Directions for this task —
According to the passage on BPD, who do people with the disorder need for help instead of a lover?

Source passage —
◆ ◆ ◆ ◆ ◆
I'm going to generalize, so forgive me -
For someone with BPD, their emotions swing between extremes. It is not a conscious choice. It's that their emotions really are not under their intellectual control.
It is very easy to get upset with someone with this disorder, to want to believe that just saying some words will change how they feel, but it doesn't work. Analogy - it really is like trying to tell someone who is blind 'just see damn it' - doesn't work.
But in a twisted way, those with this coping mechanism, versus others with cluster B disorders, are also the most compassionate and pitiful. I don't use the word pity here in a derogatory way. I mean they are worthy of our compassion too. Because you see they hurt terribly inside, and where other cluster B types mask that behind walls and coping mechanisms, someone with BPD feels their hurting core personality nearly all the time.
That written, you must protect yourself too. While someone with BPD does live in an internal hell, you can't help them by being dragged under and drowning too. For someone with BPD whose ego is shattered, there is hope, but it will mean they will need to make a choice to seek professional help. As a lover you just can't fill that role. They need a neutral therapist who is experienced in helping those with this disorder.
Unfortunately the quandary for someone with BPD is that to accept they need help would also mean to accept that they are damaged; that others see it; that... their ego is broken into a million pieces, and to see themselves in that way will likely lead them down a spiral into blackness and more pain. A place they cannot go. So unfortunately very few of those with BPD will seek out the professional help they need. Terribly sad really.
-- Sun May 13, 2012 8:24 am --
oscarkool wrote:...the quicker she drops off because 'she is meant to be alone' ...
p.s. yes for someone with BPD, or really all cluster B disorders, this is the root feeling they have which causes them to run. But you see when she is alone nobody can hurt her any deeper then she already hurts, and for those with BPD they do indeed hurt, more or less constantly.
◆ ◆ ◆ ◆ ◆
Records provided —
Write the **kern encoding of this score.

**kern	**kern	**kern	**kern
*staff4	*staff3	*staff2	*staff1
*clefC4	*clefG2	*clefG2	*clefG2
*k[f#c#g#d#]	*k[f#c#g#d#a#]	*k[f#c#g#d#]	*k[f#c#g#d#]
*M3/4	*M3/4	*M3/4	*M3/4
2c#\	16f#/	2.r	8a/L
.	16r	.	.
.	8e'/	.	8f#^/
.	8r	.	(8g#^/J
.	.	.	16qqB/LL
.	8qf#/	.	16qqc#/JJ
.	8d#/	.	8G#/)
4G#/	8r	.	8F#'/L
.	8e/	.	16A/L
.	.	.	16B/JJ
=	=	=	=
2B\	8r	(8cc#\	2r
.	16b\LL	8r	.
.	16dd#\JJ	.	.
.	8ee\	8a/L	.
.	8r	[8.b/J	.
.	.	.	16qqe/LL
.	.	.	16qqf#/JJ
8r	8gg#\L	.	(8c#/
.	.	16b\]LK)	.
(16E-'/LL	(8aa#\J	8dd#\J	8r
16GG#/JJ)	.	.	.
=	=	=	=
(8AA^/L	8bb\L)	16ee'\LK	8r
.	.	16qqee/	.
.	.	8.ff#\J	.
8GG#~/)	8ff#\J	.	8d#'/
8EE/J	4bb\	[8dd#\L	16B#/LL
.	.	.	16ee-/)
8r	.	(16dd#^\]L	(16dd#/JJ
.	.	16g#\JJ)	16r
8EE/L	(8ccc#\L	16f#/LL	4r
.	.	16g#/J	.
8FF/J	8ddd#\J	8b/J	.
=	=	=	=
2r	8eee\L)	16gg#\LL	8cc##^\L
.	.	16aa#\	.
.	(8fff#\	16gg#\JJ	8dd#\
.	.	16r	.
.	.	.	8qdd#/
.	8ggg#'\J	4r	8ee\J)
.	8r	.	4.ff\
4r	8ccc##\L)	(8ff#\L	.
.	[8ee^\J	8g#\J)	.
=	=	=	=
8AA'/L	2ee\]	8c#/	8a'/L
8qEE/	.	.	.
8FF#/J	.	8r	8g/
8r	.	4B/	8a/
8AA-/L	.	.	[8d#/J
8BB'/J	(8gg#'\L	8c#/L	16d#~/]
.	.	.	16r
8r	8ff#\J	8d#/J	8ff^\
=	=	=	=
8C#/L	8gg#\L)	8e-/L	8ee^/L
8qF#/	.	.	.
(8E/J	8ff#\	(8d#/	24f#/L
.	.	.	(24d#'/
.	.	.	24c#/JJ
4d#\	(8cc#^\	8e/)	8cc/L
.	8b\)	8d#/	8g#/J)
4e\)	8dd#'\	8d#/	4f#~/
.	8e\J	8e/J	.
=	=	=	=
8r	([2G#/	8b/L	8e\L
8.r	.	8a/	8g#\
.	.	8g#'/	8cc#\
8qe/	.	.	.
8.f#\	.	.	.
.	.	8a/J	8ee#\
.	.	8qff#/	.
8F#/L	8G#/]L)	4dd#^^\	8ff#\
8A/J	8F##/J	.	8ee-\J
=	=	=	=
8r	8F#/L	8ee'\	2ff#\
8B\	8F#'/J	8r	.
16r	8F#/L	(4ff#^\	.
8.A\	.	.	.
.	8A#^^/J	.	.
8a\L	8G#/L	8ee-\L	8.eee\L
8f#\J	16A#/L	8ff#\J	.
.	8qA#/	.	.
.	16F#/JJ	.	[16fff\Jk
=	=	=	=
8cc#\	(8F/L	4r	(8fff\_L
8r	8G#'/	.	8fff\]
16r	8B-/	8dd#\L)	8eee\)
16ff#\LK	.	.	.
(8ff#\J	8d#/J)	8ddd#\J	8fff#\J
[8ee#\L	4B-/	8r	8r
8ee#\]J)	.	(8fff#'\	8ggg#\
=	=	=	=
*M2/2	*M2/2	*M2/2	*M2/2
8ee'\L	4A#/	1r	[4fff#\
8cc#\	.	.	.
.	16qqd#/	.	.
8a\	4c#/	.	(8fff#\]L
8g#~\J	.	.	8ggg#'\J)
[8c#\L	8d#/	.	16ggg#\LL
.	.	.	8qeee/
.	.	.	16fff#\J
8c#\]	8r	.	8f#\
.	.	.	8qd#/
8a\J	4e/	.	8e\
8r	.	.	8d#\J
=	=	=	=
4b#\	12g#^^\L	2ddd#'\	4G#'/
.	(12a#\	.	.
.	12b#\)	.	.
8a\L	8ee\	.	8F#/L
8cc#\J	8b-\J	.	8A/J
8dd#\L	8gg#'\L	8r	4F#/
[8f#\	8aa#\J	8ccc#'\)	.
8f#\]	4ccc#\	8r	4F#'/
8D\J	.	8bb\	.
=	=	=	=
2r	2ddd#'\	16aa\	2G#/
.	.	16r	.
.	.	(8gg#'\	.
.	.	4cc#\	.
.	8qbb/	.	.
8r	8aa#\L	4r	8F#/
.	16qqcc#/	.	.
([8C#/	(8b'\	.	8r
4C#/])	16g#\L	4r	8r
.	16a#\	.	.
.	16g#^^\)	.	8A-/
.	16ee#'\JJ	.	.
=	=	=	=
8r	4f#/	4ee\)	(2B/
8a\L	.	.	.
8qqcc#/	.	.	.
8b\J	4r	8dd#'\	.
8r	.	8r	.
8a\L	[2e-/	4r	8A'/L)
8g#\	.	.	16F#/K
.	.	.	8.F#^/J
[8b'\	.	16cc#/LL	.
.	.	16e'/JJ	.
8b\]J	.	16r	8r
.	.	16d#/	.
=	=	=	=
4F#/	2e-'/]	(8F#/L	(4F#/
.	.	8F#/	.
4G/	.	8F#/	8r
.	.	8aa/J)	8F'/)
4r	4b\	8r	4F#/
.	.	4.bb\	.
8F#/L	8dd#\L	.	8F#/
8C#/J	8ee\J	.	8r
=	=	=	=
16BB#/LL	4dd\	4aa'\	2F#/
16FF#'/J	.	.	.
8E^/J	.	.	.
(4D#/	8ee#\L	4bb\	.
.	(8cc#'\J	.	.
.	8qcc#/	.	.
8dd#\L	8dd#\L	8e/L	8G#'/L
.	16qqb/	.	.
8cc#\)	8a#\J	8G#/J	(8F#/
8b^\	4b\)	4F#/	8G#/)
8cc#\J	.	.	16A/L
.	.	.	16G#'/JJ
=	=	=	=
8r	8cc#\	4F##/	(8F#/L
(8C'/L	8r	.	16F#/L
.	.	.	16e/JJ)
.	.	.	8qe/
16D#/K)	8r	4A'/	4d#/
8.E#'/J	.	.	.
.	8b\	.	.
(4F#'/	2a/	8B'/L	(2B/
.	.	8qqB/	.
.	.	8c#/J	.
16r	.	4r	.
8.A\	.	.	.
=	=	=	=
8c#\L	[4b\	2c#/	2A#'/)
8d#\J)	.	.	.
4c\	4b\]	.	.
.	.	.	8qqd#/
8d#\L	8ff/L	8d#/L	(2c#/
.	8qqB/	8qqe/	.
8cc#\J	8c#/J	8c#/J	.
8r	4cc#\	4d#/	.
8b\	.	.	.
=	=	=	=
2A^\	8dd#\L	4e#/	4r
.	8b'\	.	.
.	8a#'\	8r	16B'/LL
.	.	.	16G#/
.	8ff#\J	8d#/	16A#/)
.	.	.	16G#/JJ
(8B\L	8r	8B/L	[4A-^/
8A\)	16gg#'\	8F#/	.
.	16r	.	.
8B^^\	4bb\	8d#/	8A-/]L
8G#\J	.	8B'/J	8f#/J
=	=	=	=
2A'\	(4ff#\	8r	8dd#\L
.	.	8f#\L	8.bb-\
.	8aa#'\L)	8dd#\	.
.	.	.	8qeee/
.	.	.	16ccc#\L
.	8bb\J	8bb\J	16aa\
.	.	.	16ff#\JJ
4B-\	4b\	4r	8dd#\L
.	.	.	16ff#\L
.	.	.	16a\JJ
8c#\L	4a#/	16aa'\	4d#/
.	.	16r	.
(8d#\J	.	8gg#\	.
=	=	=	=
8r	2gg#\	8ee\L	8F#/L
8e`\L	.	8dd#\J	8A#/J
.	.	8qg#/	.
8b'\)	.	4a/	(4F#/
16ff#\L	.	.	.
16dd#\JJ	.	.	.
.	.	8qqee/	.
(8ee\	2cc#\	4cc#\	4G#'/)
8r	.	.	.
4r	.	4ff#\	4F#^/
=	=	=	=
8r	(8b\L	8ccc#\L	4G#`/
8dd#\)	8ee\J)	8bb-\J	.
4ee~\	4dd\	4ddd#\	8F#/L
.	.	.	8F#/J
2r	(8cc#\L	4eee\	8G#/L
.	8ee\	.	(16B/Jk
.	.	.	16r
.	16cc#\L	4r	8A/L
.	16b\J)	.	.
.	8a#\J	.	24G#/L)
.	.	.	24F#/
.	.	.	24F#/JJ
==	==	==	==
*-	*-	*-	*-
◆ ◆ ◆ ◆ ◆
Solution —
A neutral therapist who is experienced in helping those with this disorder.